Par un jugement n° 1908608 du 29 mars 2022, le tribunal administratif de Lille a rejeté sa demande et a mis à sa charge une somme de 1 000 euros au titre des dispositions de l'article L. 761-1 du code de justice administrative.
Procédure devant la cour :
Par une requête, enregistrée le 25 mai 2022, Mme B..., représentée par Me Dominguez, demande à la cour :
1°) d'annuler ce jugement ;
2°) d'annuler la décision du 7 août 2019 de la maire de la commune de Prouvy ;
3°) d'enjoindre à la maire de la commune de Prouvy de la réintégrer dans le poste de responsable de l'office du restaurant scolaire municipal ;
4°) de condamner la commune de Prouvy à lui verser la somme de 5 000 euros en indemnisation du préjudice moral qu'elle estime avoir subi en raison de l'illégalité de la décision du 7 août 2019 ;
5°) de mettre à la charge de la commune de Prouvy une somme de 1 000 euros au titre des dispositions de l'article L. 761-1 du code de justice administrative.
Elle soutient que :
- la décision du 7 août 2019, qui revêt le caractère d'une sanction disciplinaire déguisée, est insuffisamment motivée ;
- cette décision est entachée d'erreurs de fait dès lors qu'il n'existe aucune mésentente entre elle-même et ses collègues et qu'elle n'a formulé aucune demande de changement d'affectation ;
- cette décision n'est pas justifiée par l'intérêt du service ;
- cette décision est entachée d'un détournement de procédure ;
- elle a subi, du fait de l'illégalité de cette décision, un préjudice moral devant être évalué à 5 000 euros.
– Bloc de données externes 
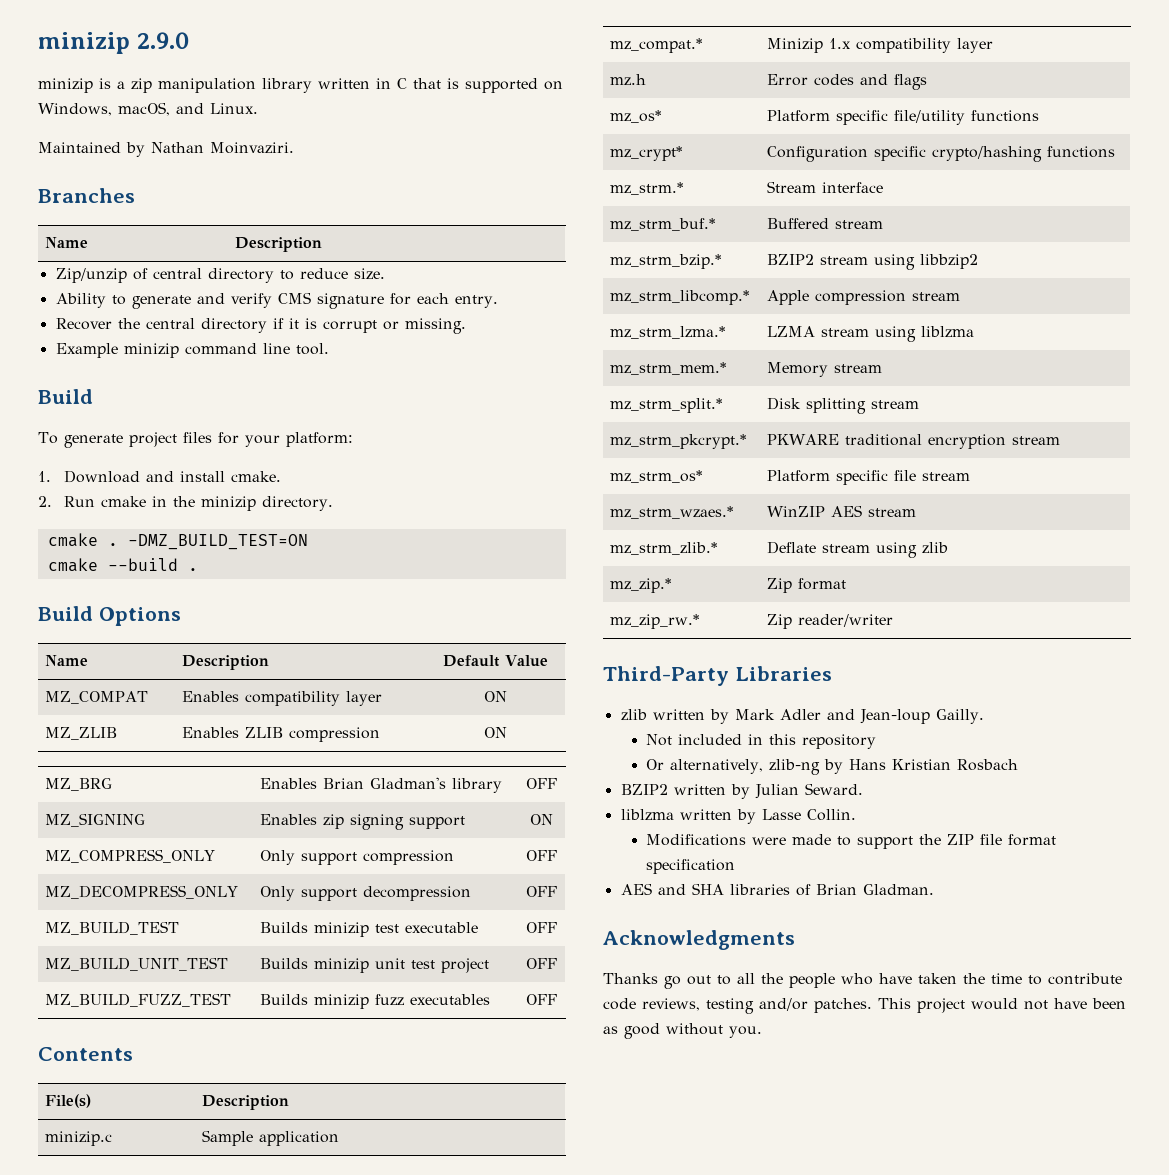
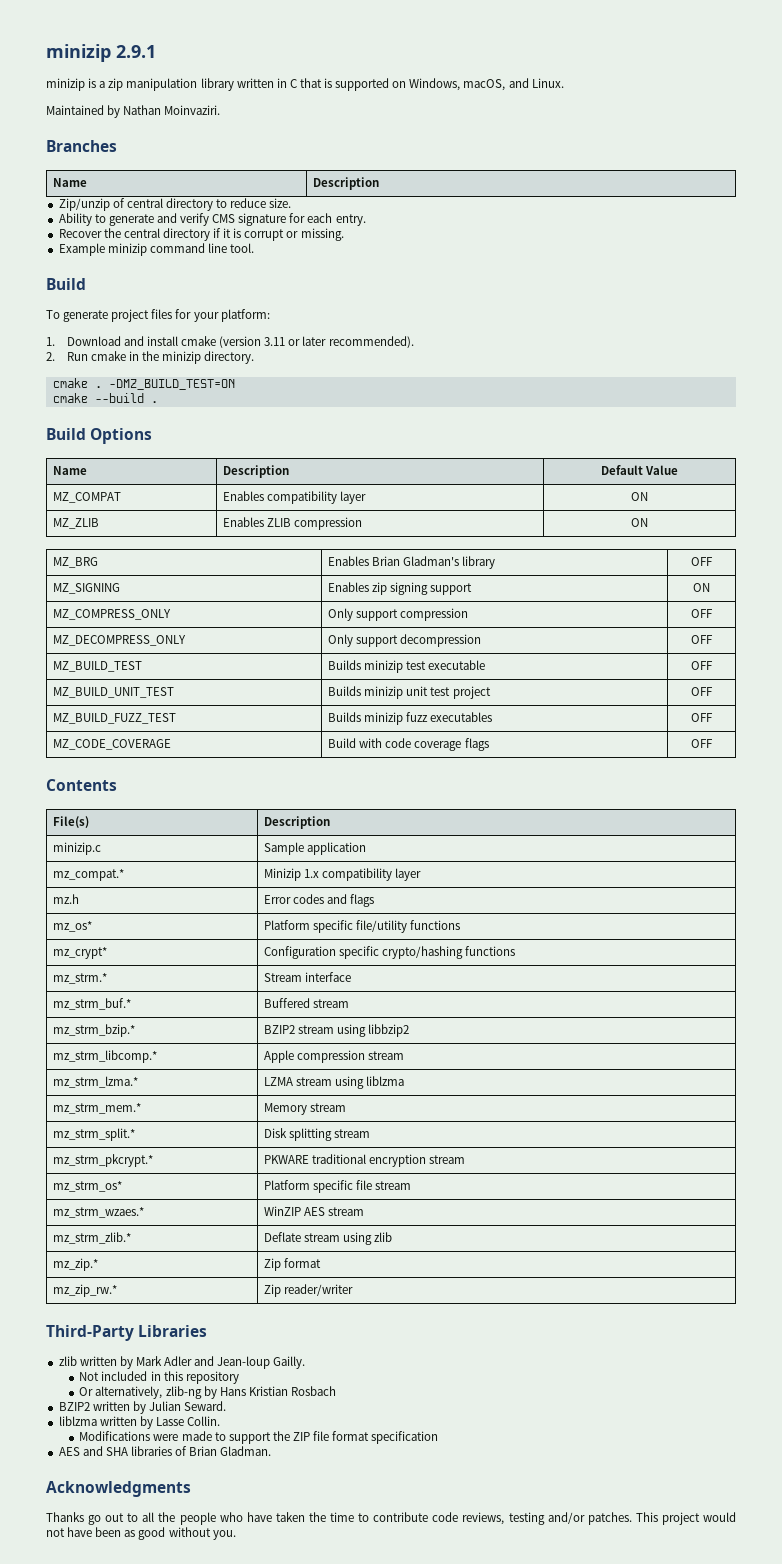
[38,32,189,54] minizip 2.9.0 -> [46,44,156,62] minizip 2.9.1
[230,471,281,482] cmake. -> [181,336,414,348] cmake (version 3.11 or later recommended).
(557, 999) none -> [53,739,172,750] [328,738,489,751] [691,739,713,748] // MZ_CODE_COVERAGE | Build with code coverage flags | OFF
Par un mémoire en défense et un mémoire, enregistrés le 10 mai 2023 et le 28 juin 2023, la commune de Prouvy, représentée par Me Jean-Pierre Coquelet, conclut au rejet de la requête et demande, en outre, à la cour de mettre à la charge de Mme B... la somme de 3 000 euros au titre des dispositions de l'article L. 761-1 du code de justice administrative.
Elle soutient que :
- les conclusions à fin d'indemnisation présentées par Mme B... en première instance sont irrecevables, en l'absence de réclamation préalable ayant fait naître une décision susceptible de lier le contentieux ;
- les moyens soulevés par Mme B... ne sont pas fondés ;
- la décision attaquée est également justifiée par la nécessité de veiller à l'hygiène du service de restauration scolaire.
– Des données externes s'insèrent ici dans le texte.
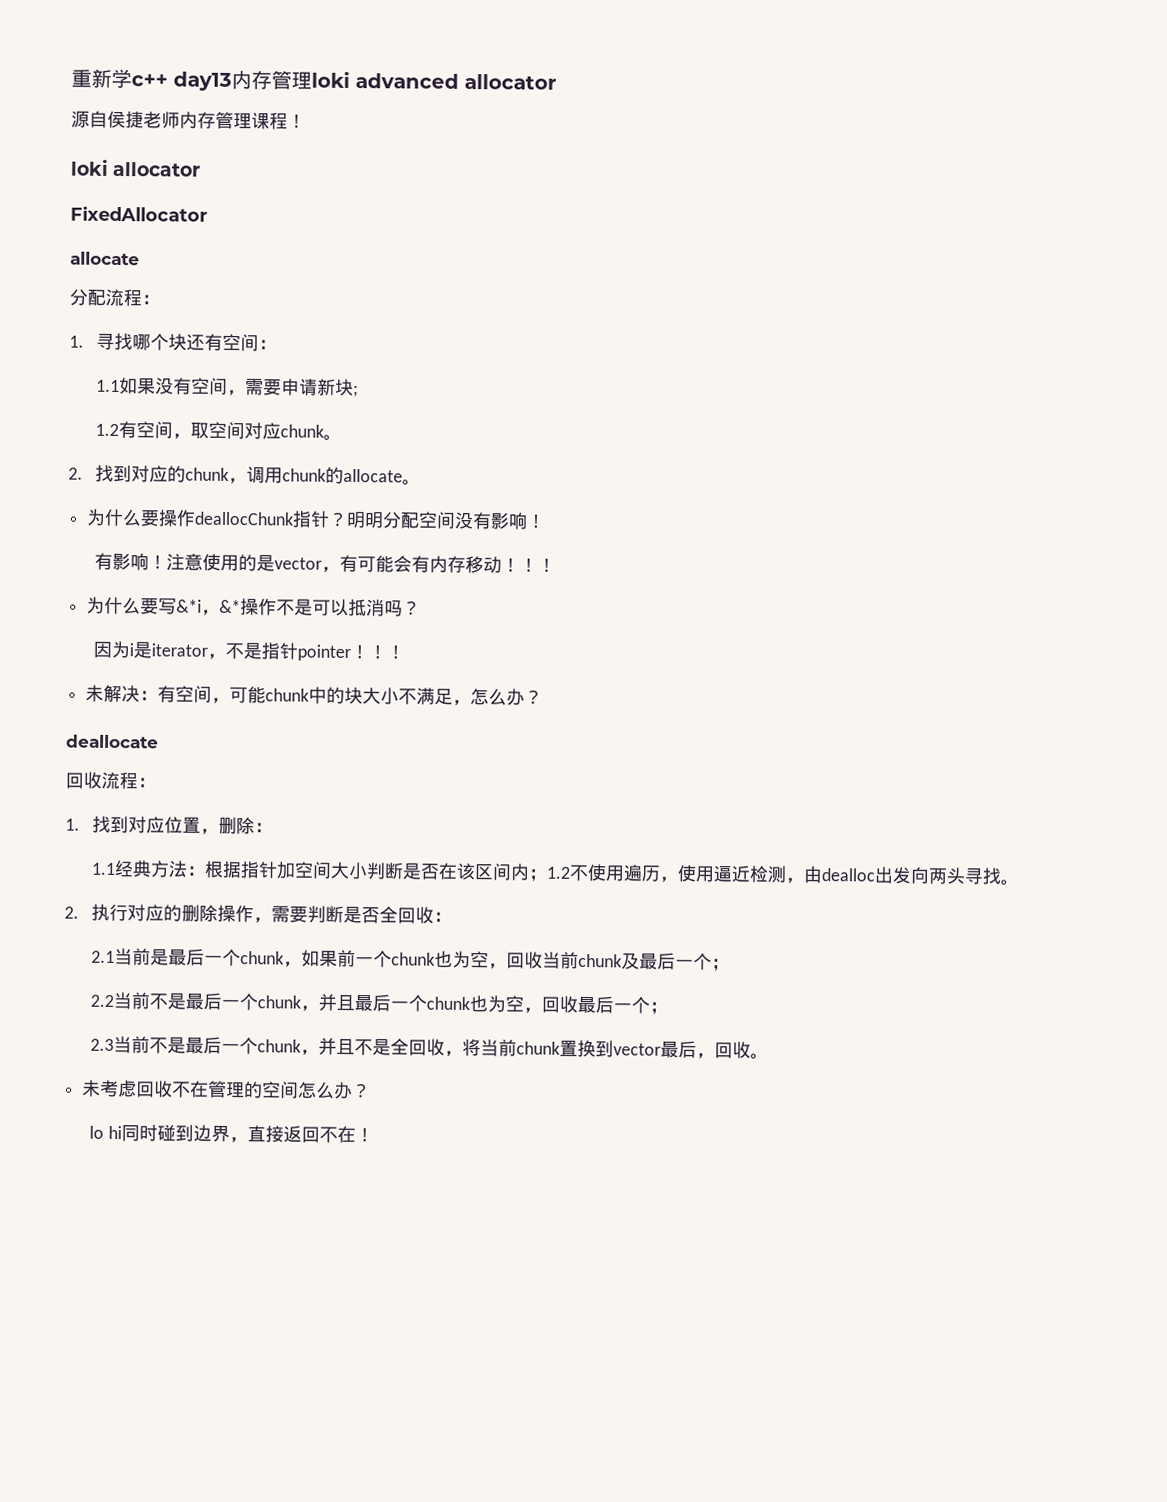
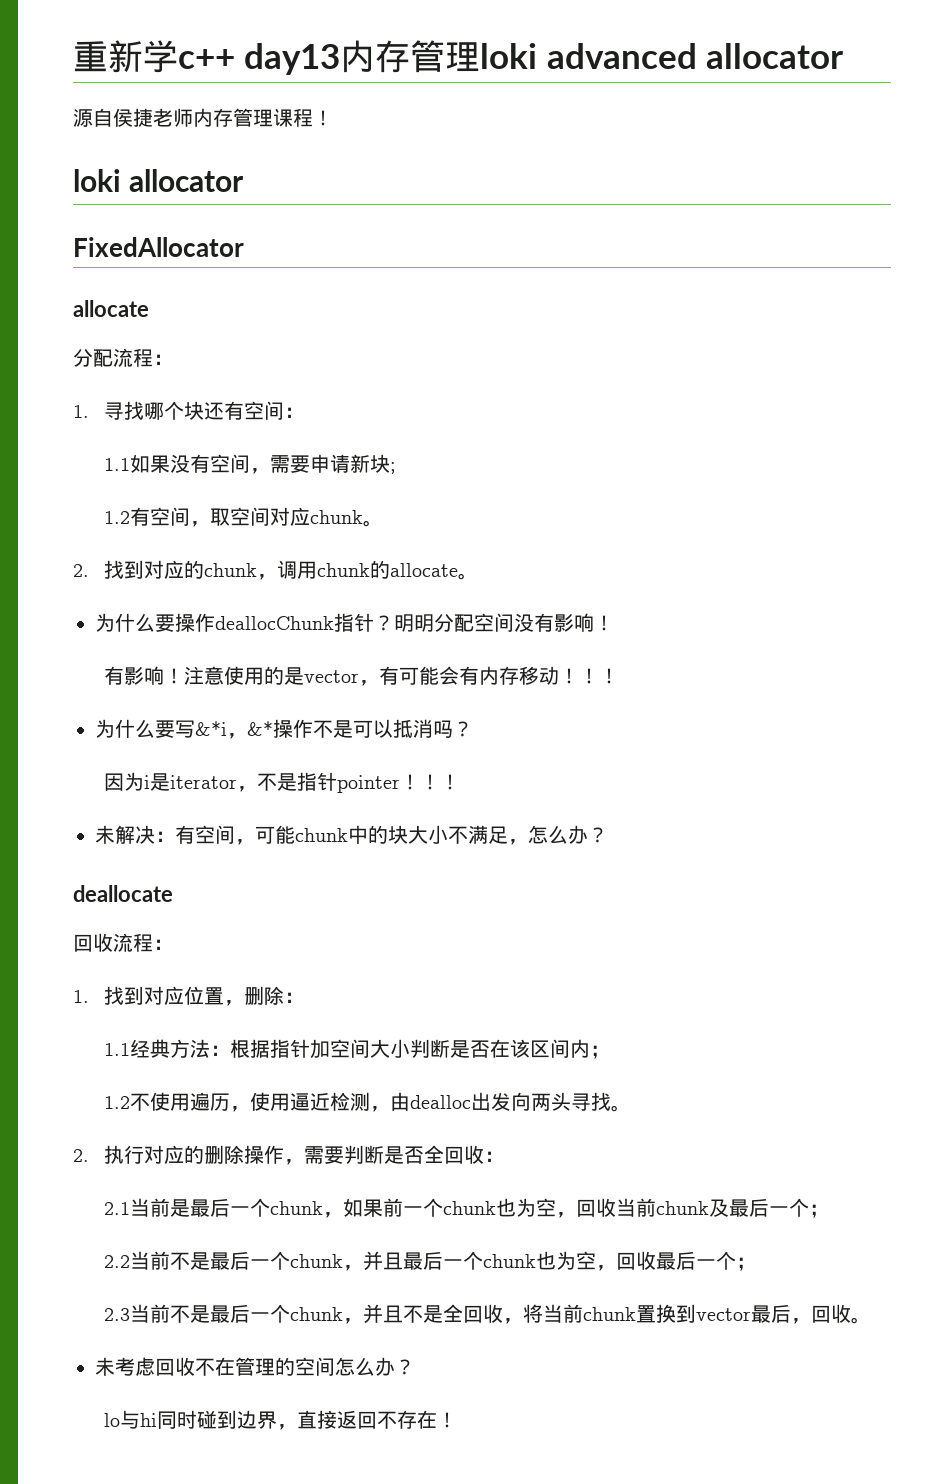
(548, 875) none -> (610, 1052) //
(105, 1132) none -> [119,1410,140,1429] 与
(338, 1134) none -> [396,1410,417,1429] 存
Par une ordonnance du 1er juin 2023, la clôture de l'instruction a été fixée au 12 juillet 2023.
Vu les autres pièces du dossier.
Vu :
- le code des relations entre le public et l'administration ;
- la loi n° 83-634 du 13 juillet 1983 ;
- la loi n° 84-53 du 26 janvier 1984 ;
- le code de justice administrative.
Les parties ont été régulièrement averties du jour de l'audience.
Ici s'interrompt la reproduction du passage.